There is so much to see in the tapestries of Macé’s texts; even Homer’s eyes are open in the title of the book from which the poem here is taken. Unlike his photography, though, or the silent movies to which he paid homage in his book L’art sans paroles [The Wordless Art], the pictures in his poems are inseparable from their sound. Macé’s accumulative images and rhythms may be recognizably his own, yet any translator who imagines that they are ever predictable (in other words, systematic) will soon be in difficulty. As the poet said in a recent radio interview, “Why am I so stubbornly opposed to systems? It’s because they avoid the real, which, for its part, is always surprising … What I try to do is to establish a relation with the real.”

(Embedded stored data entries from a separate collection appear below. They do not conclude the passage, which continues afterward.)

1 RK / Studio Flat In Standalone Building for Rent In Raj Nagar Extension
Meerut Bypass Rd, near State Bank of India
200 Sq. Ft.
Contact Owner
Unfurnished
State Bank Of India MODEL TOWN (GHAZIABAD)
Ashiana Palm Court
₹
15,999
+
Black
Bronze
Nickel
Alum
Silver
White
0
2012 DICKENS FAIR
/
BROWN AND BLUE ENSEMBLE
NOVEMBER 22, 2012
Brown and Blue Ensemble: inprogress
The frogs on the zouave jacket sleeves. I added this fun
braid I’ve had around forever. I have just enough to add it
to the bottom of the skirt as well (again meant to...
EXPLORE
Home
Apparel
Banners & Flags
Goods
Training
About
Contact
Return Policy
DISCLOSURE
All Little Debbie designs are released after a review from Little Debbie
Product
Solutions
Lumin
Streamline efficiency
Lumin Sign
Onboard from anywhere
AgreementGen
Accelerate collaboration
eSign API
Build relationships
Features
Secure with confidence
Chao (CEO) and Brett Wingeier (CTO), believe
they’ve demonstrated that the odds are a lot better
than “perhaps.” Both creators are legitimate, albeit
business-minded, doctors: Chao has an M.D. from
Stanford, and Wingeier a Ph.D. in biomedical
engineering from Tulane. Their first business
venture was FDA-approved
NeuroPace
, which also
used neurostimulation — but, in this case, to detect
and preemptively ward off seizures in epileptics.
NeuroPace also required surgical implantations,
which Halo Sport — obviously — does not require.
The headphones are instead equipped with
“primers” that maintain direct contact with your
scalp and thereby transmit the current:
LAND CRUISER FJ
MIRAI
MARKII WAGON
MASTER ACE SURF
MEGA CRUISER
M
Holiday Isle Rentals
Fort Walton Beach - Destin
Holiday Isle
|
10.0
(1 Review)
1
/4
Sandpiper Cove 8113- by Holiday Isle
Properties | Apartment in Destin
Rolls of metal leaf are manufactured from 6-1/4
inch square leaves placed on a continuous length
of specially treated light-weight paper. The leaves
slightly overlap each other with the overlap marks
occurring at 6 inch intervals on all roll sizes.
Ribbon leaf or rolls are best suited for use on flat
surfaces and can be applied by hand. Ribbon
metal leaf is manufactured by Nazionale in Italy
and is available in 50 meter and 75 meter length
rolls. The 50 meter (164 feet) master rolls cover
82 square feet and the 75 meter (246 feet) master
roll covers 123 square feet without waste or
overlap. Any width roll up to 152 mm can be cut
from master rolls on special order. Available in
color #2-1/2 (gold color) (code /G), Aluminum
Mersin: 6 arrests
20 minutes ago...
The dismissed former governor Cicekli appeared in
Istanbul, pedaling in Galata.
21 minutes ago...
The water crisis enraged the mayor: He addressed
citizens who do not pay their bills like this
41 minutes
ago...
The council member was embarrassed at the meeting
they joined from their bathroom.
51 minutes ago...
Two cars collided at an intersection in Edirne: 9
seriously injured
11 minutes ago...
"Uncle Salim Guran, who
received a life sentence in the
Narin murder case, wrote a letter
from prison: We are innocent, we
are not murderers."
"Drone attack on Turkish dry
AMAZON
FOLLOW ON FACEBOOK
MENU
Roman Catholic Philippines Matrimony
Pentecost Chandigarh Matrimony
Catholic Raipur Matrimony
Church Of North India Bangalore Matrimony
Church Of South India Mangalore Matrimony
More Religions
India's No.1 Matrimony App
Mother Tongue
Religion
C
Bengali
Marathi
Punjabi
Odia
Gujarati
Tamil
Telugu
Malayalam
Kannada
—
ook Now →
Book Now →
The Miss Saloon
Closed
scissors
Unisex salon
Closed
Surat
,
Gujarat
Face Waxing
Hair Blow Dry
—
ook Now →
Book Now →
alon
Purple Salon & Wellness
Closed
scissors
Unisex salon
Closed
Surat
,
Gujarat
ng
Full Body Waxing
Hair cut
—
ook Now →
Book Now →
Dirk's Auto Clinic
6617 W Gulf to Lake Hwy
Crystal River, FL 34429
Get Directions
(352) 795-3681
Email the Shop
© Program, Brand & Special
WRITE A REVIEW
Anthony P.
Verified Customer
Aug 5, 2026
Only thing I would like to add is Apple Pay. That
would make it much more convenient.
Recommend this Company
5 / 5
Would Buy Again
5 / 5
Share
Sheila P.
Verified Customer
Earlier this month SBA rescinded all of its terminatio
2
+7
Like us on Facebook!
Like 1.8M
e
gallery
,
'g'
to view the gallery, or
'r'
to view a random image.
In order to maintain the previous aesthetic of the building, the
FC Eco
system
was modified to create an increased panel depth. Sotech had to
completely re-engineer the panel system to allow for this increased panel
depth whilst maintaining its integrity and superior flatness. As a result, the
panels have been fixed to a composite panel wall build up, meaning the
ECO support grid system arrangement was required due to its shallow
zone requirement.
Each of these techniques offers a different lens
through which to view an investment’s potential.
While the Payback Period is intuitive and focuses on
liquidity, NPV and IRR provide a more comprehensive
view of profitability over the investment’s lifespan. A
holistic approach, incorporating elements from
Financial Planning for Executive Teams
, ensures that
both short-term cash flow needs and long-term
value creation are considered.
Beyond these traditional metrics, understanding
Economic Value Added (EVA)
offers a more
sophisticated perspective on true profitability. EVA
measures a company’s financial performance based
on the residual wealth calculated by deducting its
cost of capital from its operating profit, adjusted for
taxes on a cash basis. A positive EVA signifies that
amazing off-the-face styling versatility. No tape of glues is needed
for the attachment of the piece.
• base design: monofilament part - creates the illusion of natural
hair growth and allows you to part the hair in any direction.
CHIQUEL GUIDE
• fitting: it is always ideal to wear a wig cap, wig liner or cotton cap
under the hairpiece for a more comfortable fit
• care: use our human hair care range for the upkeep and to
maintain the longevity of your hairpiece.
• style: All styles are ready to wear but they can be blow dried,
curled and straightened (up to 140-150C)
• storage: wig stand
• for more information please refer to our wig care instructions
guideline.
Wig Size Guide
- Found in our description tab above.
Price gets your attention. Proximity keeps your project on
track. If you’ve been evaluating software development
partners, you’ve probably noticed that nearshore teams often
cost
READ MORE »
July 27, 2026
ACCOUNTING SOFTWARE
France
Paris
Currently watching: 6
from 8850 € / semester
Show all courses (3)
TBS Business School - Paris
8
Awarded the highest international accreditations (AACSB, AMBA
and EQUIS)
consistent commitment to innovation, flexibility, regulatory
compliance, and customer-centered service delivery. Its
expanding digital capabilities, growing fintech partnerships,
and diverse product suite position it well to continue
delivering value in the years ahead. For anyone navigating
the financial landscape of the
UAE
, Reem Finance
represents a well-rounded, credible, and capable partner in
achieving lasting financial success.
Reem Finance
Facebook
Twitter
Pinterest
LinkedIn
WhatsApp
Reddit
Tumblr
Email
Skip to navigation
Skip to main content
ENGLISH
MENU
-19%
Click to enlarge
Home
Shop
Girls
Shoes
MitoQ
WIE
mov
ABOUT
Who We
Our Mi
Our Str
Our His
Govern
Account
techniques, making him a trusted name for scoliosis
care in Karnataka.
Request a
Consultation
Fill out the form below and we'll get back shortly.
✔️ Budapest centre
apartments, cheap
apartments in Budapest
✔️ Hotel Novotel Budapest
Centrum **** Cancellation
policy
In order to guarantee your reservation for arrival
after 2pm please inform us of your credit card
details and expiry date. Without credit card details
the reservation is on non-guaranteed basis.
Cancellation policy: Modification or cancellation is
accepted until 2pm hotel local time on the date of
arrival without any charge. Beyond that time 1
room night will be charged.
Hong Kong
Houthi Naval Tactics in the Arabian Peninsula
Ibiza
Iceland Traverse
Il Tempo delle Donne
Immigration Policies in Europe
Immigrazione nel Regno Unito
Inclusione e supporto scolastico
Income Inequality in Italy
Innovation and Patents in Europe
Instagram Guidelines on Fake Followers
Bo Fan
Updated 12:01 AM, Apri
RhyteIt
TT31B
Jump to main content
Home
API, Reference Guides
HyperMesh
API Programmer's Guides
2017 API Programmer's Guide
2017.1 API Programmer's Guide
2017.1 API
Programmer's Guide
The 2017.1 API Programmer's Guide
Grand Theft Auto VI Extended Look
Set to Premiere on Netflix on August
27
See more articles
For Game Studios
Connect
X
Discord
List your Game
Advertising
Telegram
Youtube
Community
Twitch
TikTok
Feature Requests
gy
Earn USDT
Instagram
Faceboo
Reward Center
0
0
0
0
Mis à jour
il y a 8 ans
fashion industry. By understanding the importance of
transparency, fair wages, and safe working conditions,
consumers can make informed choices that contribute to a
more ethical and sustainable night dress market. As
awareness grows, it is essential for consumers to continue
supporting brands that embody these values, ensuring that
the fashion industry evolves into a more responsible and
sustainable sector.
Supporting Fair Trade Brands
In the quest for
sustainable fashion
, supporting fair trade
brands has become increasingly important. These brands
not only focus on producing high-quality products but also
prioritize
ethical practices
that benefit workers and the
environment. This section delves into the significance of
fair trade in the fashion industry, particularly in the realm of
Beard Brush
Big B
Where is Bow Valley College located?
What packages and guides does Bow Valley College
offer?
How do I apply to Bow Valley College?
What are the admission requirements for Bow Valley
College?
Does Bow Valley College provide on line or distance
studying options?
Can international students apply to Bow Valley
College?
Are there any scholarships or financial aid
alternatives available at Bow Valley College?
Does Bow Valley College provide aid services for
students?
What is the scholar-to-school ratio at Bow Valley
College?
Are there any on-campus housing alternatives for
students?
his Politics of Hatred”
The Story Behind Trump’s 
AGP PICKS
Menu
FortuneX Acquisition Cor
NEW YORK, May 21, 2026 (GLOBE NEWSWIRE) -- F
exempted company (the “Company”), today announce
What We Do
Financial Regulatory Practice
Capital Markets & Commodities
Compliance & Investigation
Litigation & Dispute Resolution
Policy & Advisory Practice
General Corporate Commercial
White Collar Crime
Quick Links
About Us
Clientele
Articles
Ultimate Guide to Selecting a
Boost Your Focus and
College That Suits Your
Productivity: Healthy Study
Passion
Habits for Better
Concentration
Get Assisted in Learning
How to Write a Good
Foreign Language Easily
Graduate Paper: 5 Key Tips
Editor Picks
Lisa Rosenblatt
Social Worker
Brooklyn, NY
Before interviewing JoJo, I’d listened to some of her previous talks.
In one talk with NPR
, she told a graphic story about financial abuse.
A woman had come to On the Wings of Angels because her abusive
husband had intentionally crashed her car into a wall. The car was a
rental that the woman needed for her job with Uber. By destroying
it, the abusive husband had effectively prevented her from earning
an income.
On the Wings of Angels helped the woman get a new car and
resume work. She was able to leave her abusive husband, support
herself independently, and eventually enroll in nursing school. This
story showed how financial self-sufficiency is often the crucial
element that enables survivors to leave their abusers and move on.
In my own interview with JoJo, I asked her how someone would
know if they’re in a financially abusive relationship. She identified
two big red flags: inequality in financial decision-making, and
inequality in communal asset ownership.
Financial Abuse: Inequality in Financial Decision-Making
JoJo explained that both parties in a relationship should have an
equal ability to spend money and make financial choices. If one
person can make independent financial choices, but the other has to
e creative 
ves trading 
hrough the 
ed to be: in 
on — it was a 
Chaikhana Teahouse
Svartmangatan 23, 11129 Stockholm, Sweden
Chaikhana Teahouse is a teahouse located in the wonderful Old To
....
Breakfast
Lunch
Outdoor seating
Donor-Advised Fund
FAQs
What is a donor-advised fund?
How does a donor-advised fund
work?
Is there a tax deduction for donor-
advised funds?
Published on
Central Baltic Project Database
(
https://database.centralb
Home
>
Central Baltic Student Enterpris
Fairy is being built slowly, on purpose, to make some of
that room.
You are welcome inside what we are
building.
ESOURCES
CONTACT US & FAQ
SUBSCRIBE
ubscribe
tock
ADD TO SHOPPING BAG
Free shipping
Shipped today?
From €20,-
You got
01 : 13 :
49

(The surprise he speaks of is encapsulated for me by a memory that resurfaced when I learned that the editors at Waxwing had selected the poem “At first you don’t think …” for publication. I must have been seven or eight years old, playing catch with my father in our backyard one evening, when there was a soft thud on the ground between us: a cedar waxwing had dropped out of the sky. I’ve not forgotten the strangeness of its shape and sheen, or what it was like to hear its name for the first time; henceforth that bird will be connected in my mind with the father of Macé’s poem, in a relation I don’t claim to understand.)